Where Seldom is Heard a Discouraging Word
Mood:
chatty
Topic: "One Act Play"
"Before we begin our regular Cabinet Meeting, I'd like to introduce a special guest. Mr. Frodo is here at the suggestion of the White House Communications Director, Mr. McClellan. You all know Mr. McClellan, don't you?"
All heads nod.
"Well, Mr. McClellan has been following Mr. Frodo's 'blog,' and has found it to be very critical of us. By the way, ya'll do know what a 'blog' is, don't ya?"
All heads nod.
"Well, Mr. Frodo here, and if you would Mr. Frodo please sit up straight. Being as small as you are some of the Cabinet may have trouble seeing you. Have we got some telephone books for Mr. Frodo?"
All faces smile.
A United States Marine brings in the A-L portion of the New York Metro White pages.
"There that's better, kin ya'll see him now?"
All heads nod.
"As I was sayin', Mr. Frodo here is going to ask us to respond to some of the criticisms being made of our Administration, and he has promised to publish our responses in his widely-disseminated 'blog.' Mr. Frodo, according to Mr. McClellan, now ya'll do know who McClellan is, right?"
All heads nod.
"Mr. Frodo, we're told is an honorable and brave Hobbit whose major concern is that the weakest and most vulnerable are fairly represented. We all understand that, since I am the (Trumpet Sounds from off-stage) 'The Compassionate Conservative.'"
All heads nod.
"Mr. Frodo, please ask your first question, and please make use of our precious time?"
"Thank you, Mr. President. I am honored to be here, and I promise that I will be direct, fair, and brief. Mr. President, boxers or briefs? Just kidding."
Silence.
"Mr. Snow, would you respond? The President said during the 2000 campaign that he would simply meet with the OPEC members and negotiate with them to maintain oil prices at the then $25 per barrel in order to keep prices in line during his term as President. Today the price is almost $70 per barrel, and gasoline is more than four times the retail price it was when you, sir, took office."
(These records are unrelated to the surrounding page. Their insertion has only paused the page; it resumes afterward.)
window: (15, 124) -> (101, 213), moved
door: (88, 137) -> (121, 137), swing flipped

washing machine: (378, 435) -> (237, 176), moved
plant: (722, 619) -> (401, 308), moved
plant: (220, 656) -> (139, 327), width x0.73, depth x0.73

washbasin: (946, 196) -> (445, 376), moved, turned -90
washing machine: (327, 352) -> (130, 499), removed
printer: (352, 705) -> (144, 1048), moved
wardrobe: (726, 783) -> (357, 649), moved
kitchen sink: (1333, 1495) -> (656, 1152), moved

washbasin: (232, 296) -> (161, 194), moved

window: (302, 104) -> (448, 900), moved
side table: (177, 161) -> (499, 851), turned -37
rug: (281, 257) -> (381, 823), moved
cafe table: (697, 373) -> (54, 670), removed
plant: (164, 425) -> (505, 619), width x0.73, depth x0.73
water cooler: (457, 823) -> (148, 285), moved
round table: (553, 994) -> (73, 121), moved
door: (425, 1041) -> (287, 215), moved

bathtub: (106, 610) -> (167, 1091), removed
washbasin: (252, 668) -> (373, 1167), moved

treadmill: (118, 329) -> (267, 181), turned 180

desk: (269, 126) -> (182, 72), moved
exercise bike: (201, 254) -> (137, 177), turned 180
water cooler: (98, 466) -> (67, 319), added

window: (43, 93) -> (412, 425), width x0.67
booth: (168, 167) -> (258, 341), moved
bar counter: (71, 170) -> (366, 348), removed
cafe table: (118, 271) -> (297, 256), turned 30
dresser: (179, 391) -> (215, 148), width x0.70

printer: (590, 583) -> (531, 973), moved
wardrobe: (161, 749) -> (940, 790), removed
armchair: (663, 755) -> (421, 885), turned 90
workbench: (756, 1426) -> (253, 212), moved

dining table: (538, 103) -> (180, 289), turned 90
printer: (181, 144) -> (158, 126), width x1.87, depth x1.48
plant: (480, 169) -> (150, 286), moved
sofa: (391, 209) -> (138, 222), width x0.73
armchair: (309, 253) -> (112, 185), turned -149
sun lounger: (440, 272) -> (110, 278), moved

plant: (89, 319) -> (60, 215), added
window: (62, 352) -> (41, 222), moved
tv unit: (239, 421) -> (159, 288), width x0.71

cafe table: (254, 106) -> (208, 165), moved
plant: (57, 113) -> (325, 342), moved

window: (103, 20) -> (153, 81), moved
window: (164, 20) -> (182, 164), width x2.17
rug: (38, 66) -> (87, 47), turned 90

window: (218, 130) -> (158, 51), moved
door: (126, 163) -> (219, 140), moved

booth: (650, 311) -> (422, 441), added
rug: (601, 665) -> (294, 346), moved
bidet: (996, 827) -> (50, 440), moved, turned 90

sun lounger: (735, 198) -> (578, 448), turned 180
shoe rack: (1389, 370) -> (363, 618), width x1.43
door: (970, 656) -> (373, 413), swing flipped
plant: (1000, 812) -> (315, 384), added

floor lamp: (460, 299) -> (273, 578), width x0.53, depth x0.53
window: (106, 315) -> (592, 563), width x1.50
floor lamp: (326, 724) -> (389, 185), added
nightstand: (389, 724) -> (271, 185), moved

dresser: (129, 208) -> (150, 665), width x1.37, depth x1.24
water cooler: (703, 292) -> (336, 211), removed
"Yes, well, the President has met with many members of OPEC and the negotiations are continuing."
All heads nod.
"OK, well let me be a little more specific in my question for Mr. Cheney. Mr. Cheney, you were quoted recently as saying that the Iraqi insurgency is in its' 'last throes.' Yet nearly every military commander on public record has disputed that assertion. Were you misinformed or perhaps, misquoted?"
"By that I mean that based on evidence at my disposal we are witnessing a positive trend to that conclusion."
All heads nod. A Marine entered and delivered a tumbler to the President.
Frodo does not raise his eyes from the paper on the table.
"Mr. Chertoff. With a countless number of helicopters located at Fort Polk, only an hours' flight from New Orleans, why didn't you act to see that they delivered food and water to the people trapped on Interstate 10 in the first several days after Hurricane Katrina struck?"
"Neither the Mayor of New Orleans nor the Governor of Louisiana asked for them."
All heads nod. Chertoff stared daggers. The Marine re-appeared and delivered another tumbler, with ice, to the President.
"Mr. Rumsfeld, sir, does it cause you any personal discomfort that so many of the casualties suffered by US troops in Iraq and Afghanistan have involved inadequate armor on vehicles or the absence of personal body armor?"
Rumsfeld's lower lip touched the tip of his nose, and he said "Our military personnel are sufficient in number and in training. Stuff happens in war, and believe me, stuff does happen."
The Marine removed the first two tumblers from in front of the President, and replaced them with another.
No one else moved.
"Thash a good answer Donnie," said the President. All heads nod.
"Mr Gonzales."
"Lesh make this do as the last question Mishter Frootoe."
"Yes Sir, thank you. Mr. Gonzales, given the indictment of Congressman DeLay, the SEC investigation of Senator Frist, the Special Prosecutor's pending report on the Valerie Plame' disclosure, the replacement of Mr. Brown at FEMA, the legal investigations of Mr. Abramoff and his alleged ties to Mr. DeLay and Ralph Reed and Grover Norquist, shouldn't you, as a member of the Bar, recommend to the President that he retain personal legal counsel?"
No one moved. "Now boy," said the President, "why would Ah need anudder lawyer. I got a million a dem?"
All heads nod.
"Mr. Fruitoes, we've had a real good time, and glad you could join us. You just report back on that 'blog' a yers what we agreed, and have a nice day."
All heads nodded as the Marine scooped up Frodo's papers and ushered him through the doorway. As he pulled the door shut behind him the President was heard to say, "Get me that asshole, whatizname, you know the little bald guy who's alwayus talkin' to reporters. I wanna fire his ass."
Frodo thought about the meeting for a long time after. He wonders to this day who was pulling on all those strings on all those heads. Exit stage left.